Pendant qu’il examinait ainsi curieusement les détails de l’édifice, la voix du directeur appela son attention vers l’avant-scène vis-à-vis. Là on voyait assise à une petite table d’acajou de forme oblongue, supportée sur des pieds rachitiques, une vaste et forte femme qui paraissait avoir entre quarante et cinquante ans, avec une robe de soie passée, tenant à la main, par les rubans, son chapeau, qu’elle balançait à plaisir, les cheveux (des cheveux abondants) tressés en larges festons sur ses deux tempes.

« Monsieur Johnson, lui dit le directeur, car Nicolas avait gardé le nom que lui avait donné Newman Noggs chez les Kenwigs, que je vous présente Mme Vincent Crummles.

— Je suis charmée de vous voir, monsieur, dit Mme Vincent Crummles d’une voix sépulcrale.

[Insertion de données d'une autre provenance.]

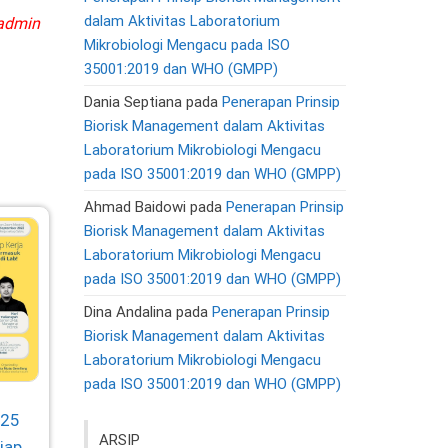
dalam Aktivitas Laboratorium
 admin
Mikrobiologi Mengacu pada ISO
35001:2019 dan WHO (GMPP)
Dania Septiana
pada
Penerapan Prinsip
Biorisk Management dalam Aktivitas
Laboratorium Mikrobiologi Mengacu
pada ISO 35001:2019 dan WHO (GMPP)
Ahmad Baidowi
pada
Penerapan Prinsip
Biorisk Management dalam Aktivitas
Laboratorium Mikrobiologi Mengacu
pada ISO 35001:2019 dan WHO (GMPP)
Dina Andalina
pada
Penerapan Prinsip
Biorisk Management dalam Aktivitas
Laboratorium Mikrobiologi Mengacu
pada ISO 35001:2019 dan WHO (GMPP)
025
ARSIP
Siap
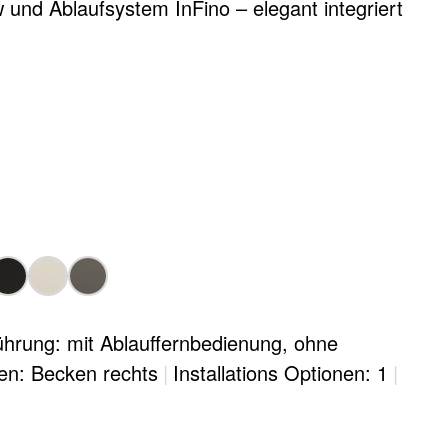
 und Ablaufsystem InFino – elegant integriert
hrung: mit Ablauffernbedienung, ohne
en: Becken rechts
|
Installations Optionen: 1
|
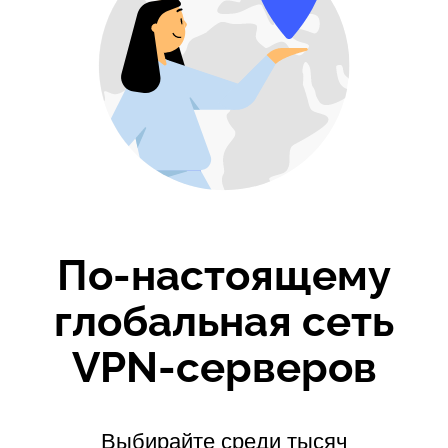
По-настоящему
глобальная сеть
VPN-серверов
Выбирайте среди тысяч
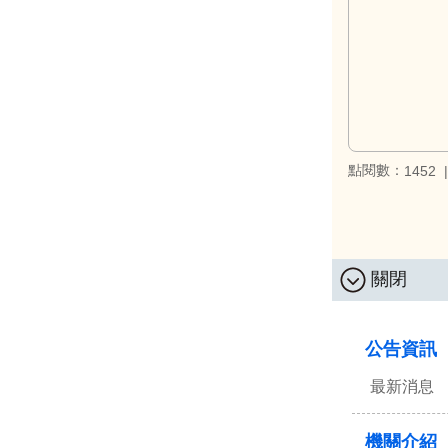
點閱數：
1452
關閉
:::
公告資訊
最新消息
機關介紹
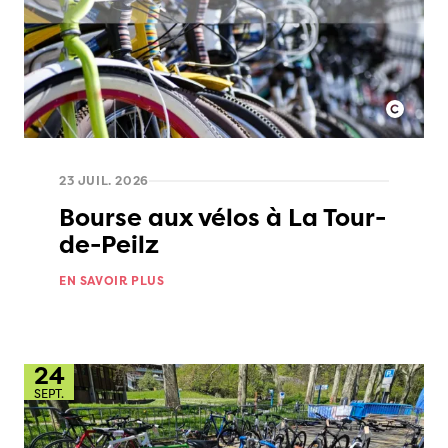
23 JUIL. 2026
Bourse aux vélos à La Tour-
de-Peilz
EN SAVOIR PLUS
24
SEPT.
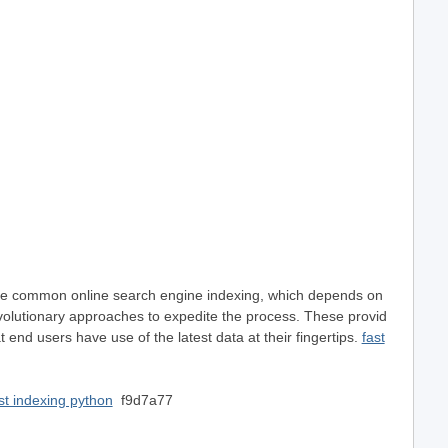
ike common online search engine indexing, which depends on
evolutionary approaches to expedite the process. These provid
 end users have use of the latest data at their fingertips.
fast
st indexing python
f9d7a77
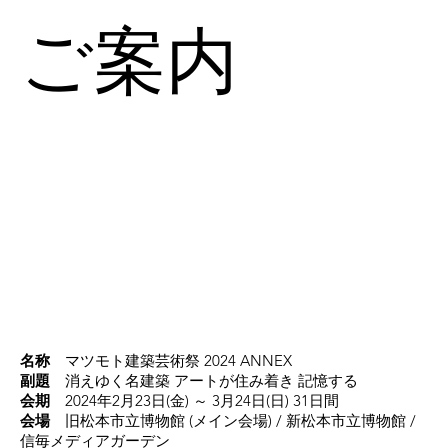
ご案内
名称
マツモト建築芸術祭 2024 ANNEX
副題
消えゆく名建築 アートが住み着き 記憶する
会期
2024年2月23日(金) ～ 3月24日(日) 31日間
会場
旧松本市立博物館 (メイン会場) / 新松本市立博物館 /
信毎メディアガーデン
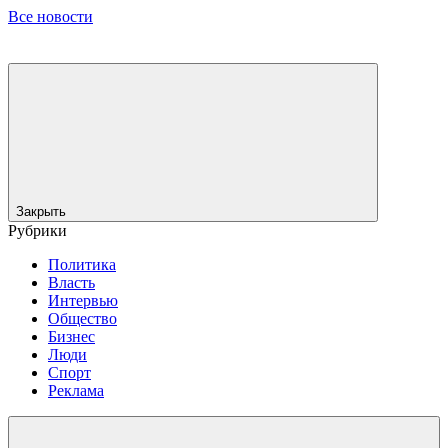
Все новости
Закрыть
Рубрики
Политика
Власть
Интервью
Общество
Бизнес
Люди
Спорт
Реклама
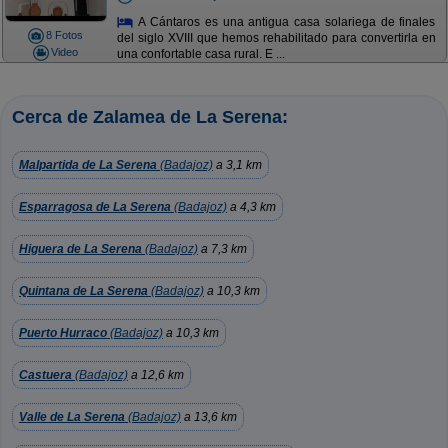
A Cántaros es una antigua casa solariega de finales
8 Fotos
del siglo XVIII que hemos rehabilitado para convertirla en
Video
una confortable casa rural. E ...
Cerca de Zalamea de La Serena:
Malpartida de La Serena
(Badajoz)
a 3,1 km
Esparragosa de La Serena
(Badajoz)
a 4,3 km
Higuera de La Serena
(Badajoz)
a 7,3 km
Quintana de La Serena
(Badajoz)
a 10,3 km
Puerto Hurraco
(Badajoz)
a 10,3 km
Castuera
(Badajoz)
a 12,6 km
Valle de La Serena
(Badajoz)
a 13,6 km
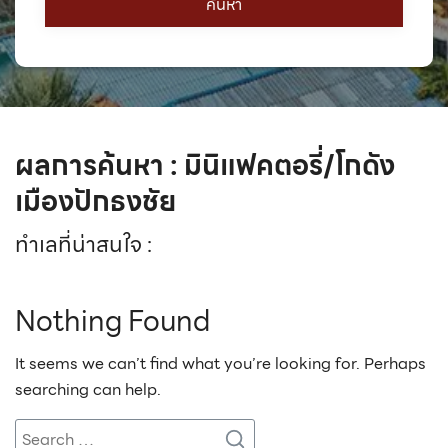
ผลการค้นหา : มินิแฟคตอรี่/โกดัง
เมืองปักธงชัย
ทำเลที่น่าสนใจ :
Nothing Found
It seems we can’t find what you’re looking for. Perhaps
searching can help.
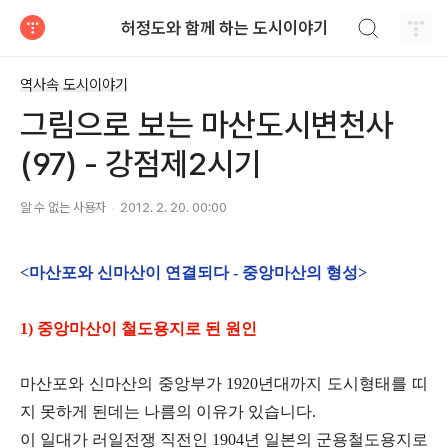
검색하기
허정도와 함께 하는 도시이야기
티스토리
역사속 도시이야기
그림으로 보는 마산도시변천사
(97) - 강점제2시기
알 수 없는 사용자
2012. 2. 20. 00:00
<마산포와 신마산이 연결되다 - 중앙마산의 형성
>
1) 중앙마산이 철도용지로 된 원인
마산포와 신마산의 중앙부가 1920년대까지 도시형태를 띠
지 못하게 된데는 나름의 이유가 있습니다.
이 일대가 러일전쟁 직전인 1904년 일본의 군용철도용지로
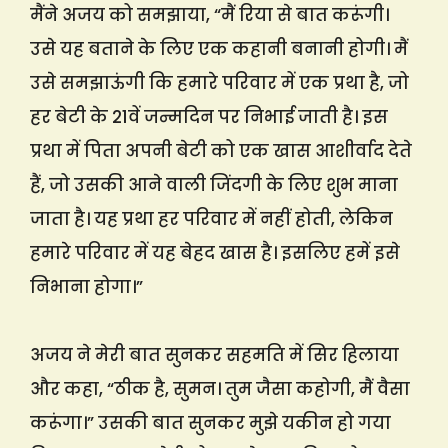
मैंने अजय को समझाया, “मैं रिया से बात करूंगी।
उसे यह बताने के लिए एक कहानी बनानी होगी। मैं
उसे समझाऊंगी कि हमारे परिवार में एक प्रथा है, जो
हर बेटी के 21वें जन्मदिन पर निभाई जाती है। इस
प्रथा में पिता अपनी बेटी को एक खास आशीर्वाद देते
हैं, जो उसकी आने वाली जिंदगी के लिए शुभ माना
जाता है। यह प्रथा हर परिवार में नहीं होती, लेकिन
हमारे परिवार में यह बेहद खास है। इसलिए हमें इसे
निभाना होगा।”
अजय ने मेरी बात सुनकर सहमति में सिर हिलाया
और कहा, “ठीक है, सुमन। तुम जैसा कहोगी, मैं वैसा
करूंगा।” उसकी बात सुनकर मुझे यकीन हो गया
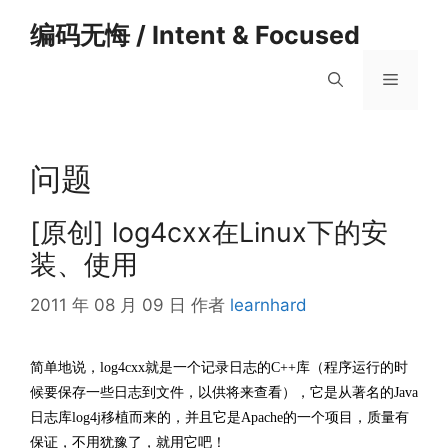
跳
编码无悔 / Intent & Focused
至
内
菜
容
单
问题
[原创] log4cxx在Linux下的安
装、使用
2011 年 08 月 09 日
作者
learnhard
简单地说，log4cxx就是一个记录日志的C++库（程序运行的时
候要保存一些日志到文件，以供将来查看），它是从著名的Java
日志库log4j移植而来的，并且它是Apache的一个项目，质量有
保证，不用犹豫了，就用它吧！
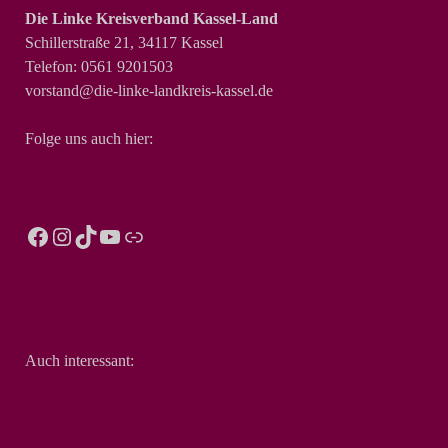
Die Linke Kreisverband Kassel-Land
Schillerstraße 21, 34117 Kassel
Telefon: 0561 9201503
vorstand@die-linke-landkreis-kassel.de
Folge uns auch hier:
Auch interessant:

Je suis enchantée de vous voir, et plus encore de saluer en vous un membre d’avenir pour notre corps. »

La dame, en lui adressant ce compliment, lui tendit la main, une fameuse main, comme Nicolas put s’en apercevoir à l’étreinte puissante dont cette main de fer honora la sienne.

« Et ce jeune homme… ajouta-t-elle en s’avançant vers Smike du pas d’une tragédienne qui marche sur la scène, conformément aux prescriptions de son rôle, ce jeune homme est votre compagnon ? Soyez aussi le bienvenu, monsieur.

— Il fera bien l’affaire, qu’en pensez-vous, ma chère ? dit le directeur en prenant une prise de tabac.